Boundary process and data: MVP staff described a multi‑step boundary‑development strategy: choose a population forecast, overlay parcel data (with public lands and designated agricultural land excluded), analyze census blocks and traffic analysis zones, and run four scenarios (infill vs. sprawl) to place future growth. MVP solicited subject‑matter input from developers and realtors and received about 72 public comments during its comment period. Solian cited specific public feedback — including requests to include Reddington Elementary due to school traffic — that led to small map adjustments. The policy board approved the final boundary in September 2023 and the governor signed it; MVP reported the Metropolitan Planning Area is about 20 square miles and contains roughly 73,000 residents.

Public participation and next steps: Solian emphasized that MVP meetings are open, that the organization implemented a public participation plan with a 45‑day comment window, and that technical‑committee meetings include three at‑large seats for transit, trucking and bike/ped representatives. Solian said MVP is about to begin its metropolitan transportation plan project with a consulting team and will expand community outreach through councils, RSAs and transit rider engagement.

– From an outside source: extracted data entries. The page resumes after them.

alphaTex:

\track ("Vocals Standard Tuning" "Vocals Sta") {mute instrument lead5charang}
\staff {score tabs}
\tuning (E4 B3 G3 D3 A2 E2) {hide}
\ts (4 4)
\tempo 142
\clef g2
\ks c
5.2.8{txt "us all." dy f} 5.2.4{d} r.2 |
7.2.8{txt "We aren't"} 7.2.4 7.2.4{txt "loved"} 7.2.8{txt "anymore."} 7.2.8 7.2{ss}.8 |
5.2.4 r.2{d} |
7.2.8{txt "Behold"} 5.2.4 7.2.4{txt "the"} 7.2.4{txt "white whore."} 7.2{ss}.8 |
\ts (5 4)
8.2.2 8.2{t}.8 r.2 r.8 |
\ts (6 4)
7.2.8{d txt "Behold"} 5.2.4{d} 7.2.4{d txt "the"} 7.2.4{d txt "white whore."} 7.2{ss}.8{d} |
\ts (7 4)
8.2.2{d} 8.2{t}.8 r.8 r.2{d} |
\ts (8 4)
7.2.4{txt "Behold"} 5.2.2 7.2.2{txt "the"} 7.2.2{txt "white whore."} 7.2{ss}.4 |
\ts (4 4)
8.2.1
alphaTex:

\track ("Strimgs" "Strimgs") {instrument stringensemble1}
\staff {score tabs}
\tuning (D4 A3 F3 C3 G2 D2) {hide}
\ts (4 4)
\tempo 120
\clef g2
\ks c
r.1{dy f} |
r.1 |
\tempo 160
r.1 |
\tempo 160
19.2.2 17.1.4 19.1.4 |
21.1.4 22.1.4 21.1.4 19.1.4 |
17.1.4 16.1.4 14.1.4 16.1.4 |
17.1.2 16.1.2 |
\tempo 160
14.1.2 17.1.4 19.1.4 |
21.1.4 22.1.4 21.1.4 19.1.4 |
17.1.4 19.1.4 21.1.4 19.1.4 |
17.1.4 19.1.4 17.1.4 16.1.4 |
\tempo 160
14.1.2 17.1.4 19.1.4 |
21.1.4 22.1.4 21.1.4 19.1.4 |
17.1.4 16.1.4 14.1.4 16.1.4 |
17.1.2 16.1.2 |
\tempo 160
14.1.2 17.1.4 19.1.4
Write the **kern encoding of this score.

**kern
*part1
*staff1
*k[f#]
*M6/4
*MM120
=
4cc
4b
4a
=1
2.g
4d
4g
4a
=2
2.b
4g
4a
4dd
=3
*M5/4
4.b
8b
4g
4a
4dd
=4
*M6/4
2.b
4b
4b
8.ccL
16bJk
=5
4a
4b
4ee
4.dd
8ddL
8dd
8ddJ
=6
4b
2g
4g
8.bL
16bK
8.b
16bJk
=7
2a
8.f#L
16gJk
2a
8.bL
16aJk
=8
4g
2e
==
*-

Quotes: “I am the executive director…for MVP, Mat‑Su Valley Planning for Transportation, the newest MPO in Alaska,” Solian told the committee during her presentation. She also summarized federal grounding for the process: the development of an MPO is “set out in federal regulation Title 23,” she said, explaining the role of MPOs in making federal funds flow to locally prioritized projects.

What remains unresolved: MVP will need to finalize staffing, complete its MTP and TIP, and continue outreach as those technical documents are drafted. Solian said the organization is still refining internal processes and expects to hire additional staff to run the next planning phases.

Procedural follow‑ups: Committee members asked for follow‑up briefings on funding formulas, membership seats and how community councils are engaged; the committee scheduled continued conversation on related transportation bills and topics at its next meeting.